Supplied material Block Start

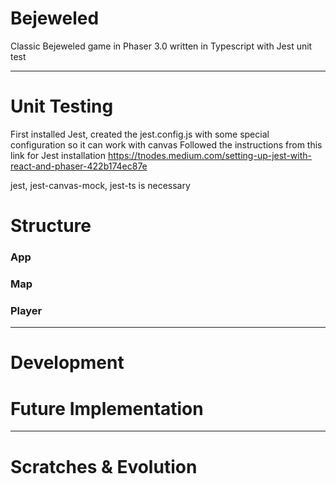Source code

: # Bejeweled
Classic Bejeweled game in Phaser 3.0 written in Typescript with Jest unit test




<!-- <p align="center">
  <img src='https://github.com/AfonsoCFonseca/DoubleRoad-Game/blob/master/screenshots/logo.png'>
</p> -->


---------------------------------------------------------------
# Unit Testing
First installed Jest, created the jest.config.js with some special configuration so it can work with canvas
Followed the instructions from this link for Jest installation
https://tnodes.medium.com/setting-up-jest-with-react-and-phaser-422b174ec87e

jest, jest-canvas-mock, jest-ts is necessary

# Structure


### App ###


### Map ###

### Player ###



---------------------------------------------------------------
# Development


# Future Implementation

---------------------------------------------------------------
# Scratches & Evolution

 <p float="left">
   <!-- <img width="186" height="235" src='https://github.com/AfonsoCFonseca/DoubleRoad-Game/blob/master/screenshots/30_05.png' > -->
 </p>
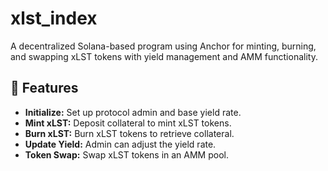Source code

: # xlst_index

A decentralized Solana-based program using Anchor for minting, burning, and swapping xLST tokens with yield management and AMM functionality.

## 🚀 **Features**
- **Initialize:** Set up protocol admin and base yield rate.  
- **Mint xLST:** Deposit collateral to mint xLST tokens.  
- **Burn xLST:** Burn xLST tokens to retrieve collateral.  
- **Update Yield:** Admin can adjust the yield rate.  
- **Token Swap:** Swap xLST tokens in an AMM pool.  
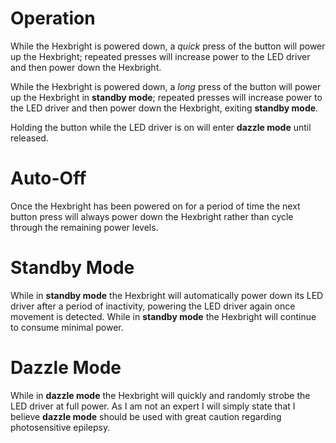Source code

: # Operation
While the Hexbright is powered down, a *quick* press of the button will power up the Hexbright; repeated presses will increase power to the LED driver and then power down the Hexbright.

While the Hexbright is powered down, a *long* press of the button will power up the Hexbright in **standby mode**; repeated presses will increase power to the LED driver and then power down the Hexbright, exiting **standby mode**.

Holding the button while the LED driver is on will enter **dazzle mode** until released.

# Auto-Off
Once the Hexbright has been powered on for a period of time the next button press will always power down the Hexbright rather than cycle through the remaining power levels.

# Standby Mode
While in **standby mode** the Hexbright will automatically power down its LED driver after a period of inactivity, powering the LED driver again once movement is detected. While in **standby mode** the Hexbright will continue to consume minimal power.

# Dazzle Mode
While in **dazzle mode** the Hexbright will quickly and randomly strobe the LED driver at full power. As I am not an expert I will simply state that I believe **dazzle mode** should be used with great caution regarding photosensitive epilepsy.
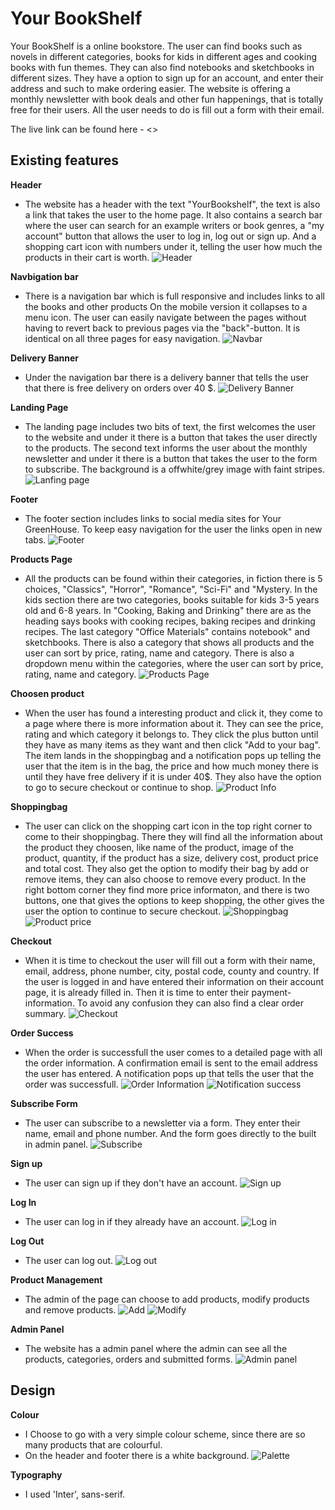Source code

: # Your BookShelf
Your BookShelf is a online bookstore. The user can find books such as novels in different categories, books for kids in different ages and cooking books with fun themes.
They can also find notebooks and sketchbooks in different sizes. They have a option to sign up for an account, and enter their address and such to make ordering easier.
The website is offering a monthly newsletter with book deals and other fun happenings, that is totally free for their users. All the user needs to do is fill out a form with their email.

The live link can be found here - <>

## Existing features

__Header__
- The website has a header with the text "YourBookshelf", the text is also a link that takes the user to the home page. It also contains a search bar where the user can search for an example writers or book genres, a "my account" button that allows the user to log in, log out or sign up. And a shopping cart icon with numbers under it, telling the user how much the products in their cart is worth.
![Header]()

__Navbigation bar__
- There is a navigation bar which is full responsive and includes links to all the books and other products
On the mobile version it collapses to a menu icon. The user can easily navigate between the pages without having to revert back to previous pages via the "back"-button.
It is identical on all three pages for easy navigation.
![Navbar]()

__Delivery Banner__
- Under the navigation bar there is a delivery banner that tells the user that there is free delivery on orders over 40 $.
![Delivery Banner]()

__Landing Page__
- The landing page includes two bits of text, the first welcomes the user to the website and under it there is a button that takes the user directly to the products. The second text informs the user about the monthly newsletter and under it there is a button that takes the user to the form to subscribe. The background is a offwhite/grey image with faint stripes.
![Lanfing page]()

__Footer__
- The footer section includes links to social media sites for Your GreenHouse. To keep easy navigation for the user the links open in new tabs.
![Footer]()

__Products Page__
- All the products can be found within their categories, in fiction there is 5 choices, "Classics", "Horror", "Romance", "Sci-Fi" and "Mystery. In the kids section there are two categories, books suitable for kids 3-5 years old and 6-8 years. In "Cooking, Baking and Drinking" there are as the heading says books with cooking recipes, baking recipes and drinking recipes. The last category "Office Materials" contains notebook" and sketchbooks. There is also a category that shows all products and the user can sort by price, rating, name and category. There is also a dropdown menu within the categories, where the user can sort by price, rating, name and category.
![Products Page]()

__Choosen product__
- When the user has found a interesting product and click it, they come to a page where there is more information about it. They can see the price, rating and which category it belongs to. They click the plus button until they have as many items as they want and then click "Add to your bag". The item lands in the shoppingbag and a notification pops up telling the user that the item is in the bag, the price and how much money there is until they have free delivery if it is under 40$. They also have the option to go to secure checkout or continue to shop.
![Product Info]()

__Shoppingbag__
- The user can click on the shopping cart icon in the top right corner to come to their shoppingbag. There they will find all the information about the product they choosen, like name of the product, image of the product, quantity, if the product has a size, delivery cost, product price and total cost. They also get the option to modify their bag by add or remove items, they can also choose to remove every product. In the right bottom corner they find more price informaton, and there is two buttons, one that gives the options to keep shopping, the other gives the user the option to continue to secure checkout. 
![Shoppingbag]()
![Product price]()

__Checkout__
- When it is time to checkout the user will fill out a form with their name, email, address, phone number, city, postal code, county and country. If the user is logged in and have entered their information on their account page, it is already filled in. Then it is time to enter their payment-information. To avoid any confusion they can also find a clear order summary.
![Checkout]()

__Order Success__
- When the order is successfull the user comes to a detailed page with all the order information. A confirmation email is sent to the email address the user has entered. A notification pops up that tells the user that the order was successfull. 
![Order Information]()
![Notification success]()

__Subscribe Form__
- The user can subscribe to a newsletter via a form. They enter their name, email and phone number. And the form goes directly to the built in admin panel.
![Subscribe]()

__Sign up__
- The user can sign up if they don't have an account.
![Sign up]()

__Log In__
- The user can log in if they already have an account.
![Log in]()

__Log Out__
- The user can log out.
![Log out]()

__Product Management__
- The admin of the page can choose to add products, modify products and remove products.
![Add]()
![Modify]()

__Admin Panel__
- The website has a admin panel where the admin can see all the products, categories, orders and submitted forms.
![Admin panel]()

## Design

**Colour**
- I Choose to go with a very simple colour scheme, since there are so many products that are colourful.
- On the header and footer there is a white background.
![Palette]()


**Typography**
- I used 'Inter', sans-serif.

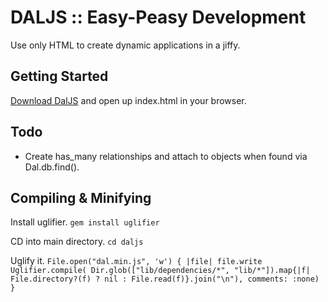# DALJS :: Easy-Peasy Development

Use only HTML to create dynamic applications in a jiffy.

## Getting Started

[Download DalJS](https://github.com/dallas22ca/daljs/archive/master.zip) and open up index.html in your browser.

## Todo
- Create has_many relationships and attach to objects when found via Dal.db.find().

## Compiling & Minifying

Install uglifier.
`gem install uglifier`

CD into main directory.
`cd daljs`

Uglify it.
`File.open("dal.min.js", 'w') { |file| file.write Uglifier.compile( Dir.glob(["lib/dependencies/*", "lib/*"]).map{|f| File.directory?(f) ? nil : File.read(f)}.join("\n"), comments: :none) }`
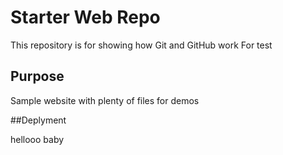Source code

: # Starter Web Repo

This repository is for showing how Git and GitHub work
For test

## Purpose

Sample website with plenty of files for demos

##Deplyment

hellooo baby
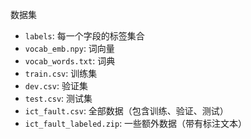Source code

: 数据集

- `labels`: 每一个字段的标签集合
- `vocab_emb.npy`: 词向量
- `vocab_words.txt`: 词典
- `train.csv`: 训练集
- `dev.csv`: 验证集
- `test.csv`: 测试集
- `ict_fault.csv`: 全部数据（包含训练、验证、测试）
- `ict_fault_labeled.zip`: 一些额外数据（带有标注文本）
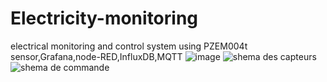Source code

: # Electricity-monitoring
electrical monitoring and control system using PZEM004t sensor,Grafana,node-RED,InfluxDB,MQTT
![image](https://github.com/user-attachments/assets/9394fb02-bf66-4e63-8bc8-6de313c08fed)
![shema des capteurs](https://github.com/user-attachments/assets/bb716e59-19d0-4bc7-9c21-59b711e1ca46)
![shema de commande](https://github.com/user-attachments/assets/56113cee-c4bd-4851-a4af-dd5b3668ac65)

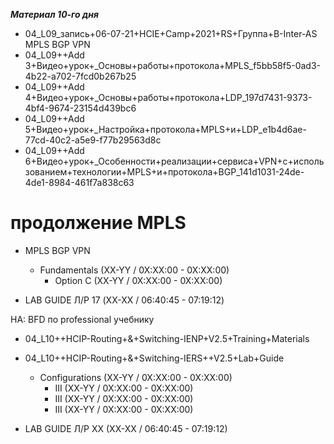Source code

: ___Материал 10-го дня___ 

- 04_L09_запись+06-07-21+HCIE+Camp+2021+RS+Группа+B-Inter-AS MPLS BGP VPN
- 04_L09++Add 3+Видео+урок+_Основы+работы+протокола+MPLS_f5bb58f5-0ad3-4b22-a702-7fcd0b267b25
- 04_L09++Add 4+Видео+урок+_Основы+работы+протокола+LDP_197d7431-9373-4bf4-9674-23154d439bc6
- 04_L09++Add 5+Видео+урок+_Настройка+протокола+MPLS+и+LDP_e1b4d6ae-77cd-40c2-a5e9-f77b29563d8c
- 04_L09++Add 6+Видео+урок+_Особенности+реализации+сервиса+VPN+с+использованием+технологии+MPLS+и+протокола+BGP_141d1031-24de-4de1-8984-461f7a838c63

# продолжение MPLS #

- MPLS BGP VPN
  - Fundamentals     (XX-YY / 0X:XX:00 - 0X:XX:00)
     - Option C (XX-YY / 0X:XX:00 - 0X:XX:00)

- LAB GUIDE Л/Р 17 (XX-XX / 06:40:45 - 07:19:12)      

HA: 
BFD по professional учебнику 
- 04_L10++HCIP-Routing+&+Switching-IENP+V2.5+Training+Materials
- 04_L10++HCIP-Routing+&+Switching-IERS++V2.5+Lab+Guide

  - Configurations (XX-YY / 0X:XX:00 - 0X:XX:00)
     - III (XX-YY / 0X:XX:00 - 0X:XX:00)
     - III (XX-YY / 0X:XX:00 - 0X:XX:00)
     - III (XX-YY / 0X:XX:00 - 0X:XX:00)
- LAB GUIDE Л/Р XX (XX-XX / 06:40:45 - 07:19:12) 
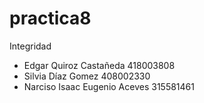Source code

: # practica8
Integridad
* Edgar Quiroz Castañeda 418003808
* Silvia Díaz Gomez 408002330
* Narciso Isaac Eugenio Aceves 315581461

Supplied material Block End

Task item → Pull out every line of the listing that contains the string "menu". Case matters.

Response to this exercise →
On the mobile version it collapses to a menu icon. The user can easily navigate between the pages without having to revert back to previous pages via the "back"-button.
- All the products can be found within their categories, in fiction there is 5 choices, "Classics", "Horror", "Romance", "Sci-Fi" and "Mystery. In the kids section there are two categories, books suitable for kids 3-5 years old and 6-8 years. In "Cooking, Baking and Drinking" there are as the heading says books with cooking recipes, baking recipes and drinking recipes. The last category "Office Materials" contains notebook" and sketchbooks. There is also a category that shows all products and the user can sort by price, rating, name and category. There is also a dropdown menu within the categories, where the user can sort by price, rating, name and category.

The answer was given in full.